Williams (below left) presented the Bob Lambert Technology Leadership award to Spencer Stephens (below right), whose early career involved data communications and photography.
ETC_Williams_Stephens_AwardStephens joined Disney TV Animation in 1997, as the company transitioned from traditional to digital production. He later joined Chris Cookson’s Technology Operations at Warner Bros., ultimately building the 4K production capability for Warner’s Motion Picture Imaging post house, which he then ran. He followed Cookson to Sony Pictures where he became CTO. He’s left Sony, but is not retired.

Walden Pond chief executive Wendy Aylsworth, a previous Bob Lambert Technology Leadership awardee; Sony Pictures Home Entertainment senior vice president Richard Berger; and former Sony Pictures Technology president Chris Cookson all spoke about Stephens’ achievements.

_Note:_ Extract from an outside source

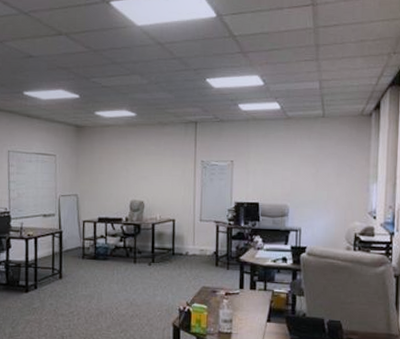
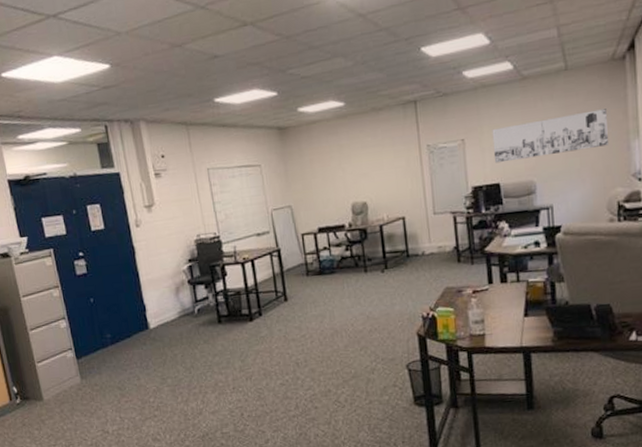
wall art: none [256,154,353,186] -> present [492,109,609,163]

“If I’m in a crisis, I want Spencer by my side,” said Berger. “The scope of his knowledge knows no bounds.”

Stephens thanked Williams, the ETC board and Dean Elizabeth Daley of the USC School of Cinematic Arts for the award, and Cookson for hiring him twice. He also recalled his close connection with Lambert, who recommended him for the Disney job and then introduced him to Cookson.

Last, ETC hosted a panel of studio executives, including 20th Century Fox CTO Hanno Basse, Sony Pictures Entertainment CTO Don Eklund, Paramount Pictures EVP Anthony Guarino, Warner Bros. Technology EVP Justin Herz, Walt Disney Studios CTO Jamie Voris and Universal Pictures CTO Michael Wise. Moderated by Williams, the panel addressed pain points in the production process, significant opportunities opened up by technology, and how studios are handling change.

Panelists described the challenges of handling thousands of VFX shots from multiple cameras with differing resolutions, color spaces and formats, and putting it all together under increasingly tight deadlines. They noted that “Wonder Buffalo” has helped to shine a light on the issues, which also include the sheer size of files and massive number of deliverables. They also identified security as a “huge issue.”

New technologies have produced automated workflows and enhanced global creative collaboration, as well as significantly accelerated real-time rendering. Panelists noted that physical media isn’t going away any time soon, and that consumers are the big winners in an era in which there are so many platforms and distribution is not getting in the way of finding and enjoying content.

They also underlined that the studios have gone through many technology changes over the decades and that their resilience in managing change bodes well for the future, even as viewers redefine entertainment.